If someone behaves badly and also drinks or takes drugs, there are support groups to help the people deal with their behavior. They are encouraged not to enable their behavior which may be outright harmful or subtly harmful and abusive because being mistreated builds up and everyone has a breaking point.
If someone has a diagnosed, observable mental illness or addiction that makes them mean, self-absorbed, causes them to steal or cheat, then they are dealt with and people understand that they are sick. And again, the people in their lives have support groups and are given guidelines on how to minimize interactions and limit the ways that this person can take advantage of them.
We may give them sympathy, but sympathy is not permission to continue.
Unfortunately, this is only for people who have a diagnosed mental illness or addiction.

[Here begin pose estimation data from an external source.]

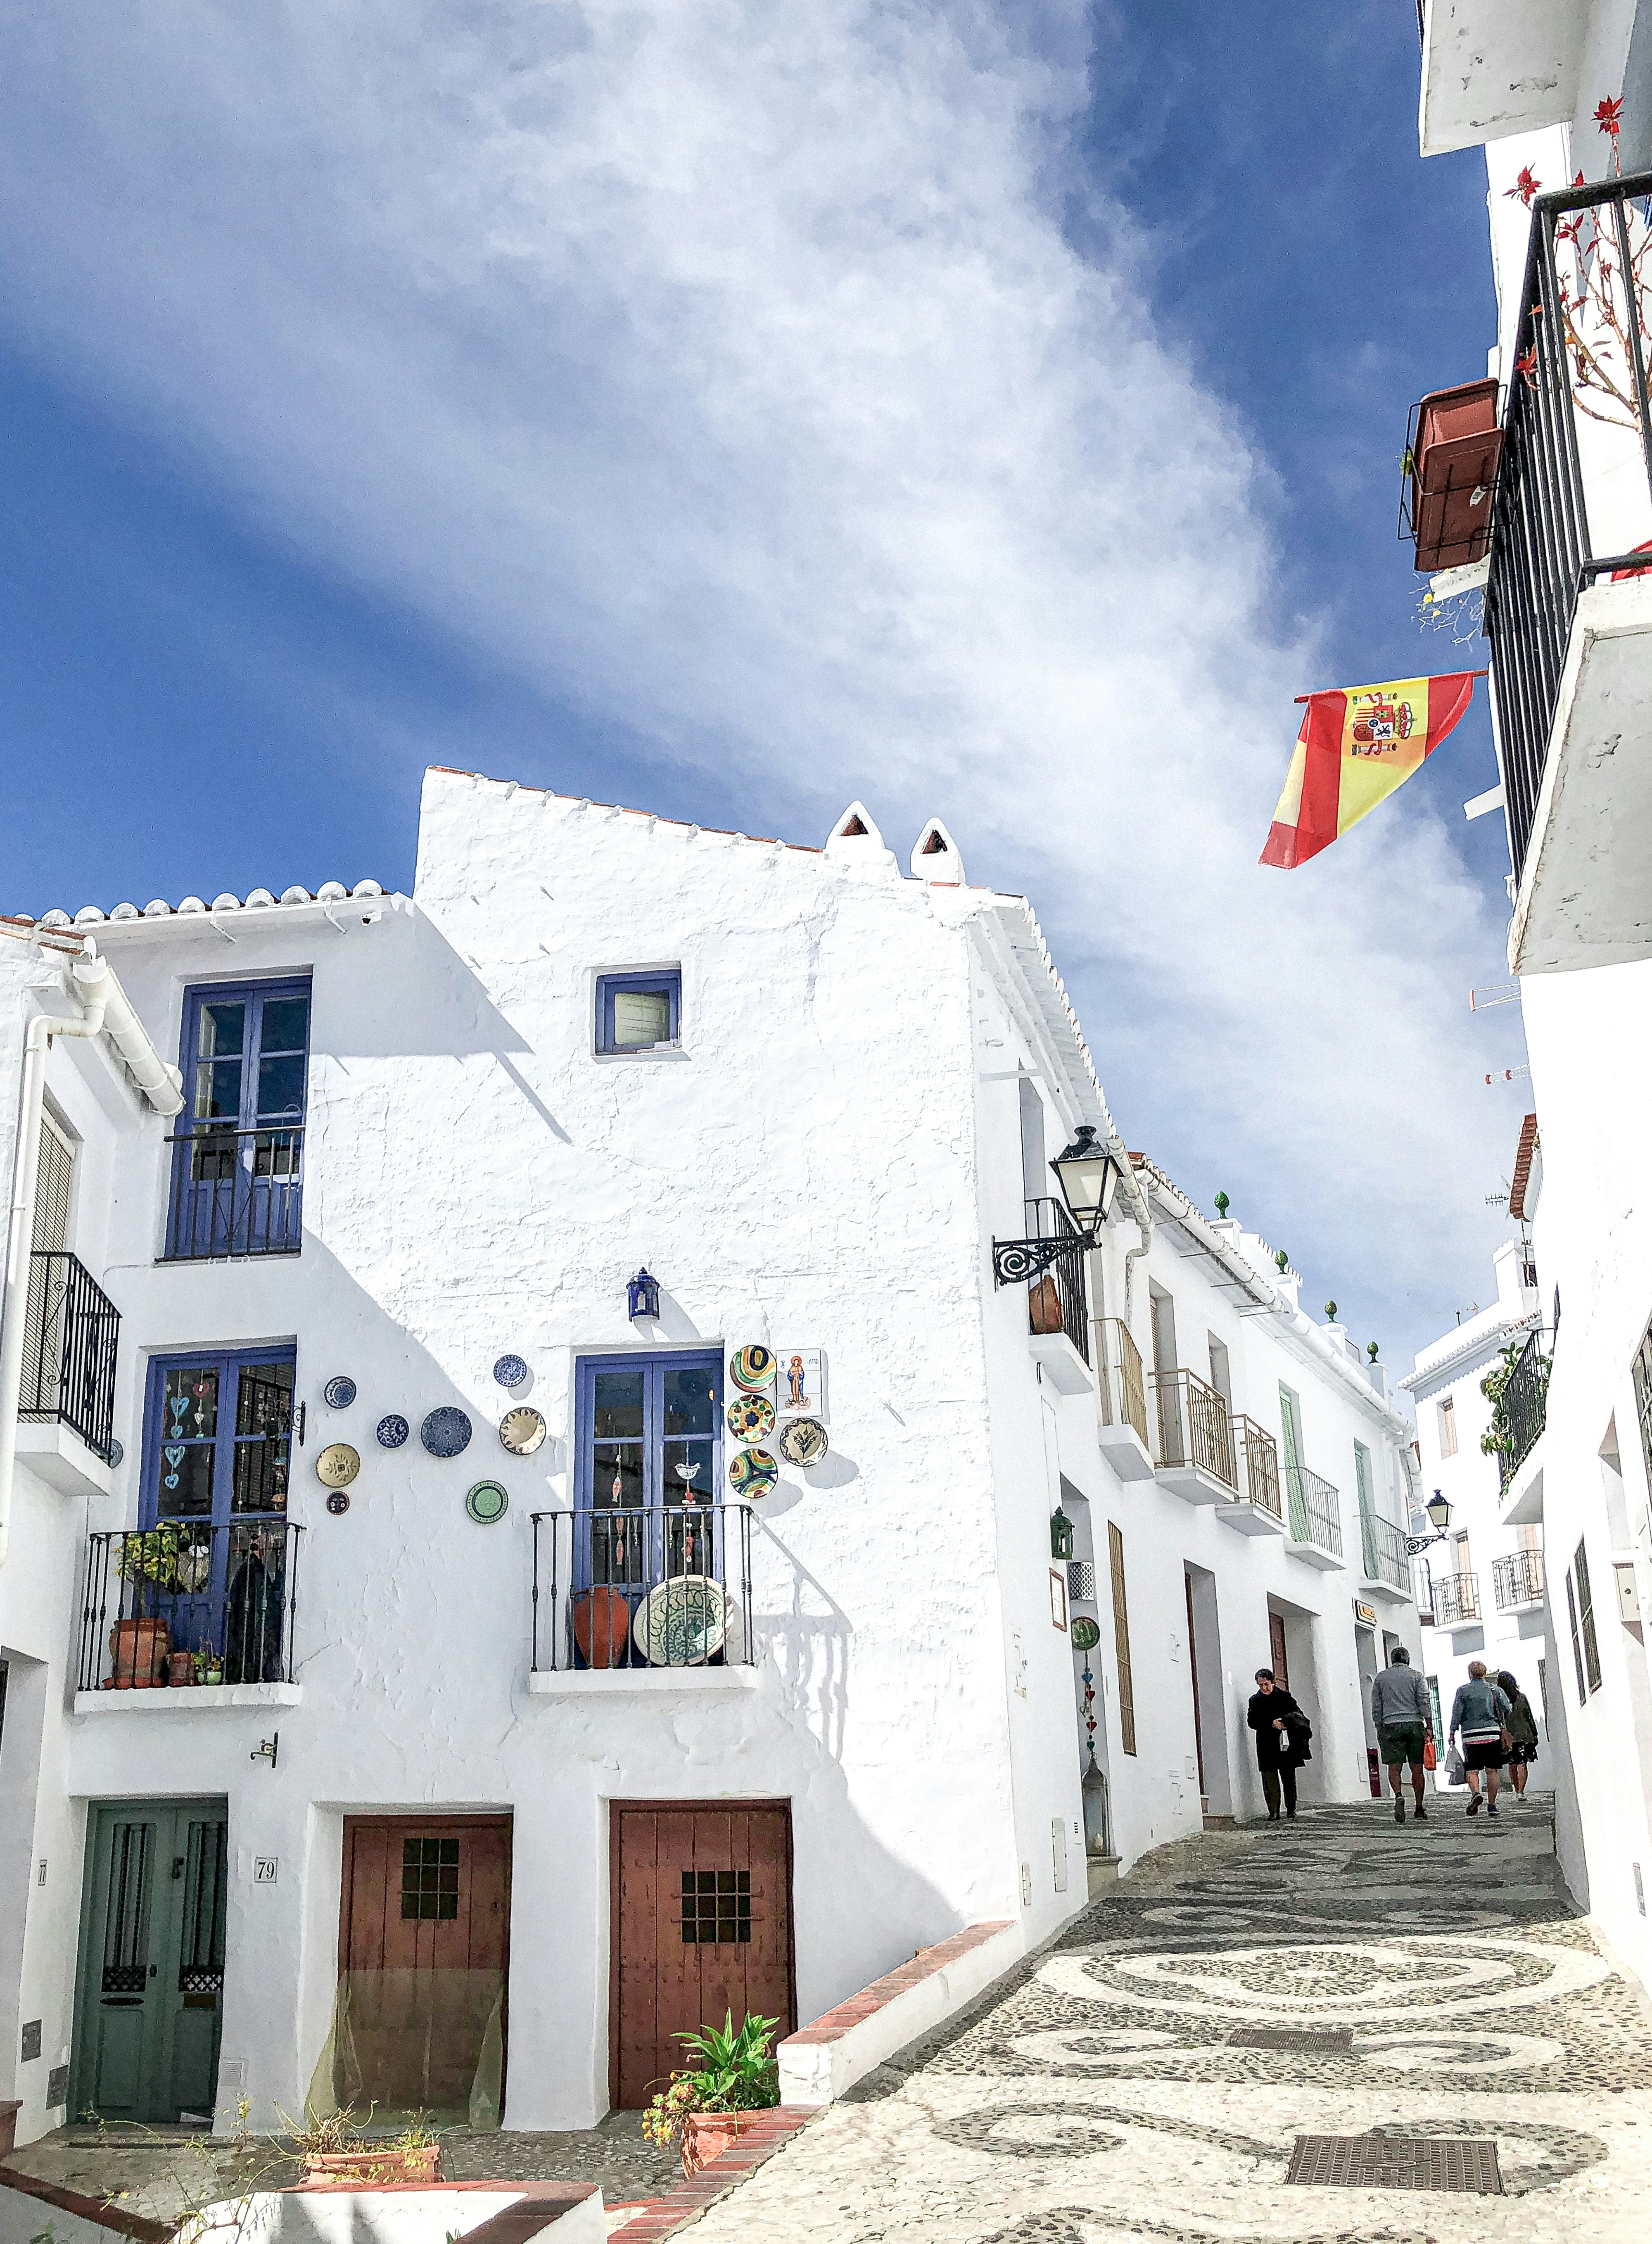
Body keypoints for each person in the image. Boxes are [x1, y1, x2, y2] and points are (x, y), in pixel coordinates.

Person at [1370, 1645, 1433, 1822]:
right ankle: (1419, 1807)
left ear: (1392, 1660)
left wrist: (1379, 1725)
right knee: (1417, 1768)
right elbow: (1424, 1701)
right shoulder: (1417, 1676)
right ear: (1408, 1660)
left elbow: (1376, 1705)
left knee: (1394, 1767)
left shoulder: (1381, 1678)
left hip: (1390, 1725)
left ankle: (1398, 1795)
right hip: (1414, 1724)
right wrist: (1429, 1726)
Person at [1448, 1660, 1512, 1817]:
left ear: (1470, 1674)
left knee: (1472, 1770)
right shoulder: (1494, 1690)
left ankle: (1476, 1793)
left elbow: (1457, 1713)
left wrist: (1452, 1731)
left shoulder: (1462, 1691)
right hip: (1492, 1733)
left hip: (1471, 1736)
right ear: (1484, 1674)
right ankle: (1492, 1806)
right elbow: (1507, 1707)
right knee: (1492, 1771)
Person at [1246, 1667, 1307, 1821]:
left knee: (1288, 1777)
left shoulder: (1285, 1697)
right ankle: (1273, 1811)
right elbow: (1252, 1722)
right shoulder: (1255, 1700)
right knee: (1269, 1779)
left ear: (1272, 1682)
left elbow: (1298, 1714)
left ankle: (1291, 1809)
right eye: (1260, 1685)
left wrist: (1286, 1722)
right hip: (1266, 1743)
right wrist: (1271, 1723)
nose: (1264, 1688)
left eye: (1266, 1684)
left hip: (1285, 1742)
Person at [1497, 1670, 1540, 1798]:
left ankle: (1516, 1789)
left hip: (1510, 1737)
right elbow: (1529, 1717)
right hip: (1525, 1735)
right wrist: (1535, 1733)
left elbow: (1498, 1718)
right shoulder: (1522, 1698)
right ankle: (1520, 1792)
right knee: (1523, 1763)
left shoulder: (1500, 1702)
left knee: (1512, 1763)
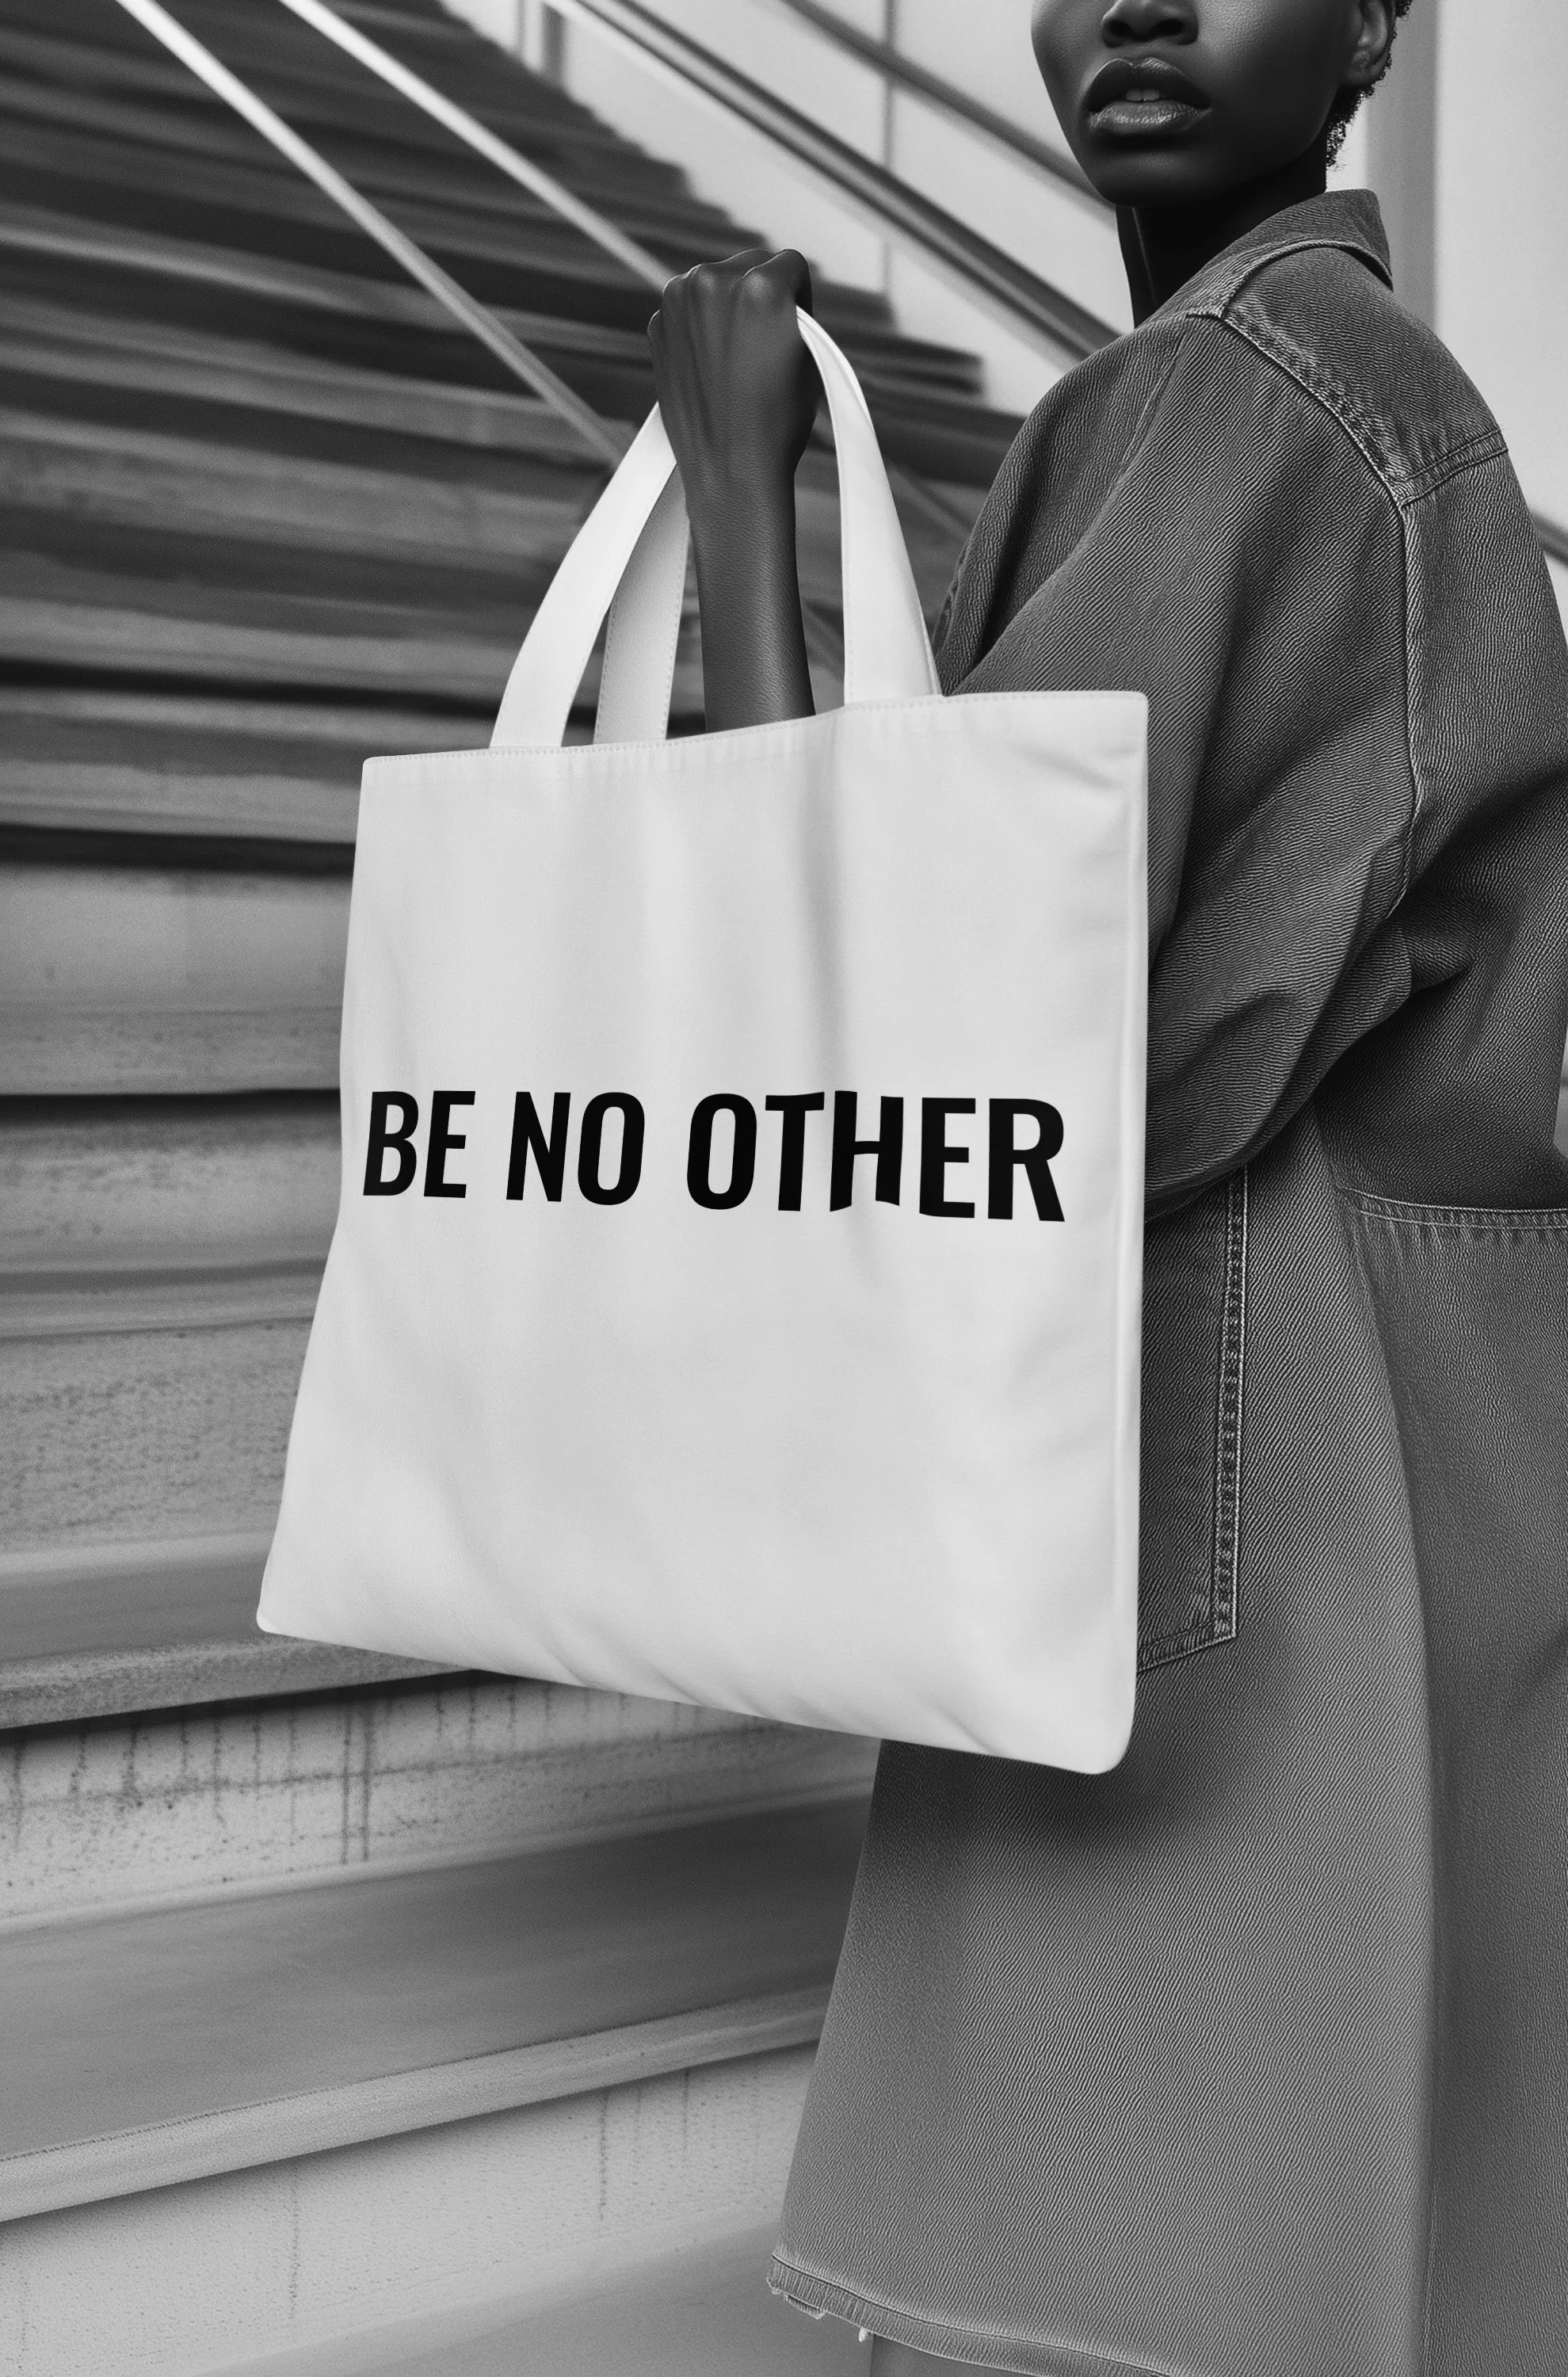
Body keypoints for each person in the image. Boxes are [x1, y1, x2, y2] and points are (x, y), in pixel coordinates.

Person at [647, 2, 1568, 2369]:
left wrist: (738, 483)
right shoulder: (1383, 403)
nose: (1135, 2)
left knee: (1152, 2248)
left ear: (1370, 25)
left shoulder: (1238, 393)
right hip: (1413, 1429)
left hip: (1230, 1469)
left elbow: (903, 1006)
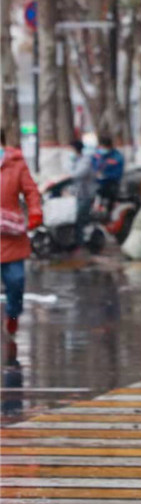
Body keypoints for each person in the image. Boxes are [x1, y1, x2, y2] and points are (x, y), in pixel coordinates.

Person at [0, 129, 43, 350]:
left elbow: (31, 191)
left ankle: (13, 316)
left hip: (11, 235)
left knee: (15, 282)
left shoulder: (15, 163)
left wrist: (35, 212)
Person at [69, 139, 96, 243]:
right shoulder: (74, 160)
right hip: (75, 195)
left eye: (70, 149)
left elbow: (77, 175)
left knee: (80, 218)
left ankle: (82, 242)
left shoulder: (86, 161)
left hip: (85, 195)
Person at [91, 134, 125, 215]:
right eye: (100, 147)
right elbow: (92, 166)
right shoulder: (96, 155)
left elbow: (118, 173)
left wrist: (105, 176)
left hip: (110, 186)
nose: (101, 149)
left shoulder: (117, 157)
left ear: (109, 147)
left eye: (103, 147)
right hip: (95, 185)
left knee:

For some reason, we allow people to be “assholes” for years on end and think it’s “normal.” If they can hold down a job and appear reasonable to most people then they are permitted to continue to be an “asshole” to a specific person or a specific group of people and the passive observers just say “ignore him or “don’t let him get to you.” Some dickweed can cause ongoing emotional stress, financial consequences and interfere with a person’s normal life but there is no support for their target except a pat on a back by people who are afraid to stand up to an asshole. Being an asshole isn’t “normal.”
Worse still, they will shame the asshole’s target for having an emotional reaction to the continued mistreatment. They are treated as if their inability to tune out aggressive, harassing, needling, manipulative nonsense is a failure of their own self-control. They are made to feel weak or inadequate for “letting it get to them.”
So, not only does the asshole not have any consequences, but the person suffering is told over and over to “take the high road” which is basically polite code for, “bend over and take it.”
I propose we agree that being an utter and ongoing asshole for years on end is a mental illness and addiction.
It is a mental illness of someone who has a delusional beliefs that his needs are more important than other people’s needs and more important than the greater good. It is an addiction to being right and having his needs catered to. It is an addiction to conflict, anger and self-righteous beliefs. It is a mental illness of someone who believes he is entitled and capable of controlling other people.
It is chronic and there is no cure. We must have sympathy for their sickness but never give permission for it to continue.
With that in mind, the most harmful thing we can do is to imagine that the high road is a place of silence, patience, turning the other cheek or sucking it up. That is enabling and it is harmful to the sick person and everyone in his or her life. It is harmful to the community and to the greater good. It is enabling harmful behavior.
- Being an ASSHOLE is NOT a form of self-expression. Being an asshole is an attitude problem.
- Lacking compassion isn’t a show of strength. Lacking compassion is a display of defeat.
- Giving no fucks is not a badge of honor. Giving no fucks is the symbol of a degraded heart.
- Lacking emotions doesn’t make you superior. Lacking emotions makes you inhuman.
Being an asshole is not “normal.” Being utterly antisocial, over-reactive, impossible to get along with is not “individuality.” If there is shame in giving in to an addict’s unfair demands and if we dismiss the insane person’s ridiculous demands, we should also encourage people to not give in to an asshole’s harmful and ridiculous behavior.
We have a culture of bullies and assholes because we have confused the HIGH ROAD with Indifference Alley.
The high road is one of inaction. But if something is wrong, inaction is weakness and enabling. Indifference is not a virtue.
The high road is not a place of silence. The high road is a place where we demand adult, rational, compassionate, healthy treatment for ourselves and others. You are not “superior” because you can ignore assholes. You are not making the world a better place by having things “slide off your back.” You are being a coward and letting the unruly rule the roost.
So when we see someone being an asshole, it is our duty to confront them and ask them to correct their behavior. Ignoring problems is failing to enforce the rules and it enables and permits more breaches in the social contract. We are expending far too many financial, time and emotional resources enabling assholes by pretending we are superior when we are really just afraid of conflict.